So überstand ich Covid-19

Hohes Fieber, starker Husten, Schüttelfrost und Gliederschmerzen. Reto Roth über seine Achterbahnfahrt mit dem Coronavirus.

Reto Roth und Corona Bild für in den Text hinein

Alles hat am 26. März angefangen. Wegen starken Hustenanfällen, Schmerzen im Brustbereich, fehlendem Geschmacksinn und Gelenkschmerzen habe ich den telemedizinischen Dienst von Medgate kontaktiert. Die Ärztin war besorgt und riet mir, mich beim Hausarzt zu melden, um einen Virustest zu machen, was ich dann auch tat.

Das volle Programm

Am Samstagabend erhielt ich dann die Nachricht, dass ich mit Covid-19 infiziert bin und zu Hause in Quarantäne muss. Das volle Programm machte ich dabei durch. Von leichtem zu starkem Fieber, Husten, Durchfall mit grünen Stuhl, Schüttelfrost und Gelenkschmerzen. Es war eine fürchterliche Achterbahn von Symptomen.

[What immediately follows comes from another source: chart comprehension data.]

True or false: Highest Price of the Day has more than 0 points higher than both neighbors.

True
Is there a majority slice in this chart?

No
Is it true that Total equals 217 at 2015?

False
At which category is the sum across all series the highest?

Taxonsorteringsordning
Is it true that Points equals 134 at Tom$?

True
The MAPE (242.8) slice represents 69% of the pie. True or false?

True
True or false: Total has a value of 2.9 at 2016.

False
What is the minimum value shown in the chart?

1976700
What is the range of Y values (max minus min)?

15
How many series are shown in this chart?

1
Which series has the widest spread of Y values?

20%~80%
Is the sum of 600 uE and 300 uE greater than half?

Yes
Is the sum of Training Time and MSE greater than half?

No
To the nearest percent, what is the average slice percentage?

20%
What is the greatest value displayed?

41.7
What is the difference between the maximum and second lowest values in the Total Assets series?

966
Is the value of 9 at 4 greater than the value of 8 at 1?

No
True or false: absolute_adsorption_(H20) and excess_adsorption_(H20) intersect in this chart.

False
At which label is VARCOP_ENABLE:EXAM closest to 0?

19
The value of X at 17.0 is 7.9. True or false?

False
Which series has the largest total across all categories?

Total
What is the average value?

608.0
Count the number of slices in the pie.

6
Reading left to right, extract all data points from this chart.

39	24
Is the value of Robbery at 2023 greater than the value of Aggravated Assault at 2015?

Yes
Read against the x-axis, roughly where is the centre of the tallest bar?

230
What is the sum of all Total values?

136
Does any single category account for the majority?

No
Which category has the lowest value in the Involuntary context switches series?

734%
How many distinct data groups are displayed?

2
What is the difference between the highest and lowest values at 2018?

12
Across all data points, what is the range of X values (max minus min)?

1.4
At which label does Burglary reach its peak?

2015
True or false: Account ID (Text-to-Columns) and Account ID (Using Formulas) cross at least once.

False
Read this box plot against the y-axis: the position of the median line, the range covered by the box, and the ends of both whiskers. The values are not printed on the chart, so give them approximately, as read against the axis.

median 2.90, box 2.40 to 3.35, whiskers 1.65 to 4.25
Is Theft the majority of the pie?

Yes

In Absprache mit meinem Arzt beschloss ich, die Krankheit zu Hause durchzustehen. Bei einer Kontrolle am 1. April hörte er dann aber seltsame Geräusche auf der Lunge und schickte mich in die auf Corona spezialisierte Klinik Moncucco in Lugano. Dort diagnostizierte man prompt eine Lungenentzündung und liess mich nicht mehr gehen. Ich wurde intensiv überwacht und bekam wie allen anderen Covid-19-Patienten das umstrittene Antimalaria-Mittel Chloroquin.

Auch Frau und Kinder angesteckt

Ich hatte Glück und nur kurz wirkliche Atemnot. Eine Verlegung auf die Intensivstation wurde mir erspart. Nach langem Auf und Ab konnte ich am 7. April das Spital verlassen. Meine Frau und die Kinder haben das Coronavirus auch bekommen, jedoch ohne Komplikationen, sodass sie zu Hause bleiben konnten. Momentan nehme ich an eine Studie Teil, um zu schauen, wie lange ich Antikörper habe.

Was mich am meisten geprägt hat in dieser Zeit: Covid-19 ist absolut perfid. Die Krankheit kann sich völlig unvorhersehbar entwickeln und in alle Richtungen gehen. In einem Spital zu liegen, wo die meisten Menschen im Tessin am Coronavirus sterben, ist ein mulmiges Gefühl. Der Husten auf der Abteilung klang unheimlich. Mein Zimmernachbar hatte zwei ganz schlimme Nächte mit schwerster Atemnot. Zum Glück geht’s ihm inzwischen wieder besser. Der Aufwand für das Personal, das sich ständig umkleiden und desinfizieren musste, war der reine Wahnsinn.

Abstand und Hygiene

Unterschätzen wir dieses Virus nicht. Es ist völlig unberechenbar. Machen wir ihm das Leben schwer, indem wir Abstand halten und auf Hygiene wie Händewaschen achten. Das sind die wichtigsten Schutzmassnahmen im Alltag.

Dieser Eintrag wurde veröffentlicht am 25.06.2020.